LISTED RECORDS:
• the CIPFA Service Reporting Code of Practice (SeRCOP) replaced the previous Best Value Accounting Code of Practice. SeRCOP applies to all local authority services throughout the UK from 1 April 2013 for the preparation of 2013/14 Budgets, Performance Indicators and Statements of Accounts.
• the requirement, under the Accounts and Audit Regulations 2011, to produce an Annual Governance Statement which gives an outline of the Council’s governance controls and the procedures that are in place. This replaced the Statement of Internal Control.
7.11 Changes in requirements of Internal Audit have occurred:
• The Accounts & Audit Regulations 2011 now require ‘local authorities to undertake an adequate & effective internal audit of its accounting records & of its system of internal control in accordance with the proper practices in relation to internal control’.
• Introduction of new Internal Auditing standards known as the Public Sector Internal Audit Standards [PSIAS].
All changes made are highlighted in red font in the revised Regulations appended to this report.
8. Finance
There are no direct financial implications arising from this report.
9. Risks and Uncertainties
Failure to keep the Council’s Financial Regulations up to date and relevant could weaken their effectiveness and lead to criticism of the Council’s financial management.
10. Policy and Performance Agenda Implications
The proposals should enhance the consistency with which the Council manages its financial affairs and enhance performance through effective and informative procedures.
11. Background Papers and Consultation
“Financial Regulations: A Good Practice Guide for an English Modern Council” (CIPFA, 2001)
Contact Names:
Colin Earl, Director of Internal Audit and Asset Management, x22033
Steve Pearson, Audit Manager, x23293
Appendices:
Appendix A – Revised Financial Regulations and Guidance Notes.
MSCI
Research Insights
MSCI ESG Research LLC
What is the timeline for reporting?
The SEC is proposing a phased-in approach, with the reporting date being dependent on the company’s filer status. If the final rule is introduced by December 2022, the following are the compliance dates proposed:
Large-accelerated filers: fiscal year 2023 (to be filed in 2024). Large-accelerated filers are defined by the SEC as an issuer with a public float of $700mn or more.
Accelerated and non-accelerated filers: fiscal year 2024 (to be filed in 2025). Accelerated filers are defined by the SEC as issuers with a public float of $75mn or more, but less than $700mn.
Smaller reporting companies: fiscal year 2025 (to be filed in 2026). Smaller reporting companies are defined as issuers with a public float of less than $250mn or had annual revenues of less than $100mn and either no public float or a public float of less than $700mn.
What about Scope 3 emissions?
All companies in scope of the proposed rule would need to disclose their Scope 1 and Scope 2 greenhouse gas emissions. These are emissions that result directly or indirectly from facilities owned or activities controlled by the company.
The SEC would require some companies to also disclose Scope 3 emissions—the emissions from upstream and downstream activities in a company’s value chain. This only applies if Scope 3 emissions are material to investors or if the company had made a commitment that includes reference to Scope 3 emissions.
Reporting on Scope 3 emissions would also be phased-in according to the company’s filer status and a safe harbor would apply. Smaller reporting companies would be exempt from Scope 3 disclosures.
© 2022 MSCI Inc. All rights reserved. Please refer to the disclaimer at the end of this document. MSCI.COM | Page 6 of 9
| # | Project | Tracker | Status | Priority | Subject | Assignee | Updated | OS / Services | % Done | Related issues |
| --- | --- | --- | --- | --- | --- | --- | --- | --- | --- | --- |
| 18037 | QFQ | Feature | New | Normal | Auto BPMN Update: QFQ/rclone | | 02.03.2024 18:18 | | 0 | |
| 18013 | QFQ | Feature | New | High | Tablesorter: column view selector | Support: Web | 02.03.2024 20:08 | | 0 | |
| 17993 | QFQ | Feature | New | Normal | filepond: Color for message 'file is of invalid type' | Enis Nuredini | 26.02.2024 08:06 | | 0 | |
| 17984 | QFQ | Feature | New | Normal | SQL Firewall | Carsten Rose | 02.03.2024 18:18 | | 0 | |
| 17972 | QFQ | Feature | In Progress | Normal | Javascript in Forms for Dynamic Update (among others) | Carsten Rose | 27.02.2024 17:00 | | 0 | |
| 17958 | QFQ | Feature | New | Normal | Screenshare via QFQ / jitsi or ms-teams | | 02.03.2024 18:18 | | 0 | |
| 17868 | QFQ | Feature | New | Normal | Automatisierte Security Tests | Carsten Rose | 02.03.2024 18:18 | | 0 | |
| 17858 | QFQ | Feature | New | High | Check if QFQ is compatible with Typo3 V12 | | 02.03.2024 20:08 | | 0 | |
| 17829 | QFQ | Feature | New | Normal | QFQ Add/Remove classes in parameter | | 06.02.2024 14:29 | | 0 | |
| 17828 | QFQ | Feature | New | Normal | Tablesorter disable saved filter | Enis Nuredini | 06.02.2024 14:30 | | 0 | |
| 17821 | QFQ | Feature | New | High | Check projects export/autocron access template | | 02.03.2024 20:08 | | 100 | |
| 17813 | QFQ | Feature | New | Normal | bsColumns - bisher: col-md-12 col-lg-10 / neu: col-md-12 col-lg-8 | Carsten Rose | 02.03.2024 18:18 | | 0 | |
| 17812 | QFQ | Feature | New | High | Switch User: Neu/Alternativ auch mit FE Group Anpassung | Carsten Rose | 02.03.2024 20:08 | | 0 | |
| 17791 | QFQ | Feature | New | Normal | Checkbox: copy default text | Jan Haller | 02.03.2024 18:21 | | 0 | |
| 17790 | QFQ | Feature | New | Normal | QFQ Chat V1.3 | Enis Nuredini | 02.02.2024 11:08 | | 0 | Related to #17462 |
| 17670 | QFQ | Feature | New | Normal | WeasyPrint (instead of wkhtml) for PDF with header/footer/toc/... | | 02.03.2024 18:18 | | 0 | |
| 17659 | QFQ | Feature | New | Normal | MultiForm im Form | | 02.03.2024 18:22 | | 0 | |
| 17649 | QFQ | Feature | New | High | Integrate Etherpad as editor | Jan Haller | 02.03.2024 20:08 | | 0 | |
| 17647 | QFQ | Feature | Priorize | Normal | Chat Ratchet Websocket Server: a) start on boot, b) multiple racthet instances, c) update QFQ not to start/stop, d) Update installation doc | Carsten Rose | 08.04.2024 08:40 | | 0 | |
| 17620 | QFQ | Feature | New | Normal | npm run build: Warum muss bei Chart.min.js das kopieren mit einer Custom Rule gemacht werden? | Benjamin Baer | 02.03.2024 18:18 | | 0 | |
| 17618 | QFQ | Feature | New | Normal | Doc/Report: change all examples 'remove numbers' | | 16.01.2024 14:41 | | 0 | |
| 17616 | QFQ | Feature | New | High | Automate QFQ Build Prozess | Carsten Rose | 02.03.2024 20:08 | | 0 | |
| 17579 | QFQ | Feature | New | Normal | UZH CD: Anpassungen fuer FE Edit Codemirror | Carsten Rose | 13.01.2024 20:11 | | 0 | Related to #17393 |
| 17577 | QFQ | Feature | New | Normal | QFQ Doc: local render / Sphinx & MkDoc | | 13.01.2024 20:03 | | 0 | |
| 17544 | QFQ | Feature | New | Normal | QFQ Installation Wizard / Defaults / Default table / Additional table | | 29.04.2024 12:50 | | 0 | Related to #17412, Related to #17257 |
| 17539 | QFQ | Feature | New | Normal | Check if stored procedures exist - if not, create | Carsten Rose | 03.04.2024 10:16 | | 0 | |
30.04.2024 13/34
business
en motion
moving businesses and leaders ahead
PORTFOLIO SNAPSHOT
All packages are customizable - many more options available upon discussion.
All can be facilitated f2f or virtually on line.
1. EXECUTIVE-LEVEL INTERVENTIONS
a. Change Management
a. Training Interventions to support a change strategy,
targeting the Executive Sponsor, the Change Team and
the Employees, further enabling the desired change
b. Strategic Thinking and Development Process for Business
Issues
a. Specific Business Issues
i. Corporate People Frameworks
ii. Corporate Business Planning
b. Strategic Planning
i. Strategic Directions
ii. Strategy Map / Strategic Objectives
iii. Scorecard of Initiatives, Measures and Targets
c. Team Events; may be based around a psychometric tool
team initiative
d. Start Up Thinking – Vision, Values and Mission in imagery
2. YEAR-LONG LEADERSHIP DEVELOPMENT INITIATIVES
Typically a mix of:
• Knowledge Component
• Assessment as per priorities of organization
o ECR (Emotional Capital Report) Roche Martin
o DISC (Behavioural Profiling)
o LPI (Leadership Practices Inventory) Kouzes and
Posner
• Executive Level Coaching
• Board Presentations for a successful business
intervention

TASK BRIEF: Scan the listing above and identify each line holding the string "Regulations"; copy every such line.

SOLUTION BELOW:
• the requirement, under the Accounts and Audit Regulations 2011, to produce an Annual Governance Statement which gives an outline of the Council’s governance controls and the procedures that are in place. This replaced the Statement of Internal Control.
• The Accounts & Audit Regulations 2011 now require ‘local authorities to undertake an adequate & effective internal audit of its accounting records & of its system of internal control in accordance with the proper practices in relation to internal control’.
All changes made are highlighted in red font in the revised Regulations appended to this report.
Failure to keep the Council’s Financial Regulations up to date and relevant could weaken their effectiveness and lead to criticism of the Council’s financial management.
“Financial Regulations: A Good Practice Guide for an English Modern Council” (CIPFA, 2001)
Appendix A – Revised Financial Regulations and Guidance Notes.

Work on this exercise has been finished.